* INSTRUCTIONS FOR THE TASK
Exclude the images and repeat all remaining entries exactly.
################
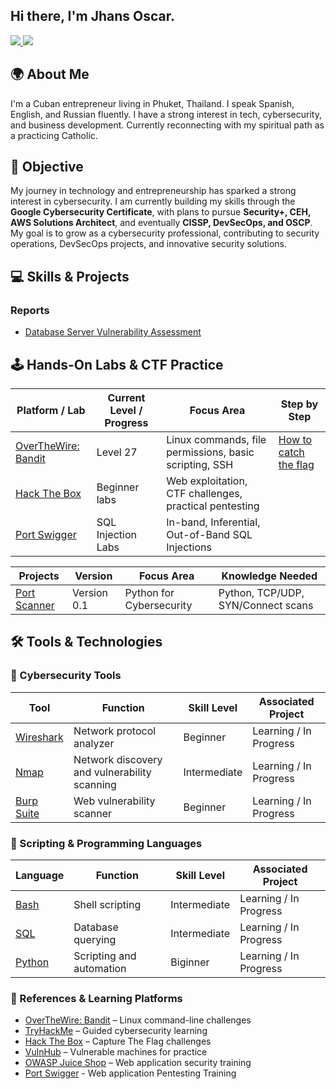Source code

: ## Hi there, I'm Jhans Oscar.

<a href="https://www.linkedin.com/in/jhans-oscar-alonso-gonzalez-8175bb344">
  <img src="https://img.shields.io/badge/-LinkedIn-0072b1?style=for-the-badge&logo=linkedin&logoColor=white" />
</a>
<a href="https://www.instagram.com/jhans_oscar">
  <img src="https://img.shields.io/badge/-Instagram-E4405F?style=for-the-badge&logo=instagram&logoColor=white" />
</a>

## 🌍 About Me
I'm a Cuban entrepreneur living in Phuket, Thailand. I speak Spanish, English, and Russian fluently. I have a strong interest in tech, cybersecurity, and business development. Currently reconnecting with my spiritual path as a practicing Catholic.

## 🎯 Objective
My journey in technology and entrepreneurship has sparked a strong interest in cybersecurity. I am currently building my skills through the **Google Cybersecurity Certificate**, with plans to pursue **Security+, CEH, AWS Solutions Architect**, and eventually **CISSP, DevSecOps, and OSCP**. My goal is to grow as a cybersecurity professional, contributing to security operations, DevSecOps projects, and innovative security solutions.

## 💻 Skills & Projects

### Reports
- [Database Server Vulnerability Assessment]([vulnerability-assessments/db_server_risk_report.md](https://github.com/jhans-oscar/cybersecurity-labs/tree/main/Security-Reports))

</a>

## 🕹️ Hands-On Labs & CTF Practice

| Platform / Lab | Current Level / Progress | Focus Area | Step by Step |
|----------------|------------------------|------------|-----------------|
| [OverTheWire: Bandit](https://overthewire.org/wargames/bandit/) | Level 27 | Linux commands, file permissions, basic scripting, SSH | [How to catch the flag](https://github.com/jhans-oscar/cybersecurity-labs/tree/main/Over-the-wire/Bandit) |
| [Hack The Box](https://www.hackthebox.eu/) | Beginner labs | Web exploitation, CTF challenges, practical pentesting |
| [Port Swigger](https://portswigger.net/) | SQL Injection Labs | In-band, Inferential, Out-of-Band SQL Injections |

| Projects | Version | Focus Area | Knowledge Needed |
|----------------|------------------------|------------|-----------------|
| [Port Scanner](https://github.com/jhans-oscar/cybersecurity-labs/my_port_scanner) | Version 0.1 | Python for Cybersecurity | Python, TCP/UDP, SYN/Connect scans |

## 🛠️ Tools & Technologies

### 🔐 Cybersecurity Tools

| Tool | Function | Skill Level | Associated Project |
|------|----------|-------------|------------------|
| [Wireshark](https://www.wireshark.org/) | Network protocol analyzer | Beginner | Learning / In Progress |
| [Nmap](https://nmap.org/) | Network discovery and vulnerability scanning | Intermediate | Learning / In Progress |
| [Burp Suite](https://portswigger.net/burp) | Web vulnerability scanner | Beginner | Learning / In Progress |

### 🧠 Scripting & Programming Languages

| Language | Function | Skill Level | Associated Project |
|----------|----------|-------------|------------------|
| [Bash](https://www.gnu.org/software/bash/) | Shell scripting | Intermediate | Learning / In Progress |
| [SQL](https://www.mysql.com/) | Database querying | Intermediate | Learning / In Progress |
| [Python](https://www.python.org/) | Scripting and automation | Biginner | Learning / In Progress |

### 🔗 References & Learning Platforms

- [OverTheWire: Bandit](https://overthewire.org/wargames/bandit/) – Linux command-line challenges
- [TryHackMe](https://tryhackme.com/) – Guided cybersecurity learning
- [Hack The Box](https://www.hackthebox.eu/) – Capture The Flag challenges
- [VulnHub](https://www.vulnhub.com/) – Vulnerable machines for practice
- [OWASP Juice Shop](https://owasp.org/www-project-juice-shop/) – Web application security training
- [Port Swigger](https://portswigger.net/) - Web application Pentesting Training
################
* ANSWER
Source code

: ## Hi there, I'm Jhans Oscar.

<a href="https://www.linkedin.com/in/jhans-oscar-alonso-gonzalez-8175bb344">
  <img src="https://img.shields.io/badge/-LinkedIn-0072b1?style=for-the-badge&logo=linkedin&logoColor=white" />
</a>
<a href="https://www.instagram.com/jhans_oscar">
  <img src="https://img.shields.io/badge/-Instagram-E4405F?style=for-the-badge&logo=instagram&logoColor=white" />
</a>

## 🌍 About Me
I'm a Cuban entrepreneur living in Phuket, Thailand. I speak Spanish, English, and Russian fluently. I have a strong interest in tech, cybersecurity, and business development. Currently reconnecting with my spiritual path as a practicing Catholic.

## 🎯 Objective
My journey in technology and entrepreneurship has sparked a strong interest in cybersecurity. I am currently building my skills through the **Google Cybersecurity Certificate**, with plans to pursue **Security+, CEH, AWS Solutions Architect**, and eventually **CISSP, DevSecOps, and OSCP**. My goal is to grow as a cybersecurity professional, contributing to security operations, DevSecOps projects, and innovative security solutions.

## 💻 Skills & Projects

### Reports
- [Database Server Vulnerability Assessment]([vulnerability-assessments/db_server_risk_report.md](https://github.com/jhans-oscar/cybersecurity-labs/tree/main/Security-Reports))

</a>

## 🕹️ Hands-On Labs & CTF Practice

| Platform / Lab | Current Level / Progress | Focus Area | Step by Step |
|----------------|------------------------|------------|-----------------|
| [OverTheWire: Bandit](https://overthewire.org/wargames/bandit/) | Level 27 | Linux commands, file permissions, basic scripting, SSH | [How to catch the flag](https://github.com/jhans-oscar/cybersecurity-labs/tree/main/Over-the-wire/Bandit) |
| [Hack The Box](https://www.hackthebox.eu/) | Beginner labs | Web exploitation, CTF challenges, practical pentesting |
| [Port Swigger](https://portswigger.net/) | SQL Injection Labs | In-band, Inferential, Out-of-Band SQL Injections |

| Projects | Version | Focus Area | Knowledge Needed |
|----------------|------------------------|------------|-----------------|
| [Port Scanner](https://github.com/jhans-oscar/cybersecurity-labs/my_port_scanner) | Version 0.1 | Python for Cybersecurity | Python, TCP/UDP, SYN/Connect scans |

## 🛠️ Tools & Technologies

### 🔐 Cybersecurity Tools

| Tool | Function | Skill Level | Associated Project |
|------|----------|-------------|------------------|
| [Wireshark](https://www.wireshark.org/) | Network protocol analyzer | Beginner | Learning / In Progress |
| [Nmap](https://nmap.org/) | Network discovery and vulnerability scanning | Intermediate | Learning / In Progress |
| [Burp Suite](https://portswigger.net/burp) | Web vulnerability scanner | Beginner | Learning / In Progress |

### 🧠 Scripting & Programming Languages

| Language | Function | Skill Level | Associated Project |
|----------|----------|-------------|------------------|
| [Bash](https://www.gnu.org/software/bash/) | Shell scripting | Intermediate | Learning / In Progress |
| [SQL](https://www.mysql.com/) | Database querying | Intermediate | Learning / In Progress |
| [Python](https://www.python.org/) | Scripting and automation | Biginner | Learning / In Progress |

### 🔗 References & Learning Platforms

- [OverTheWire: Bandit](https://overthewire.org/wargames/bandit/) – Linux command-line challenges
- [TryHackMe](https://tryhackme.com/) – Guided cybersecurity learning
- [Hack The Box](https://www.hackthebox.eu/) – Capture The Flag challenges
- [VulnHub](https://www.vulnhub.com/) – Vulnerable machines for practice
- [OWASP Juice Shop](https://owasp.org/www-project-juice-shop/) – Web application security training
- [Port Swigger](https://portswigger.net/) - Web application Pentesting Training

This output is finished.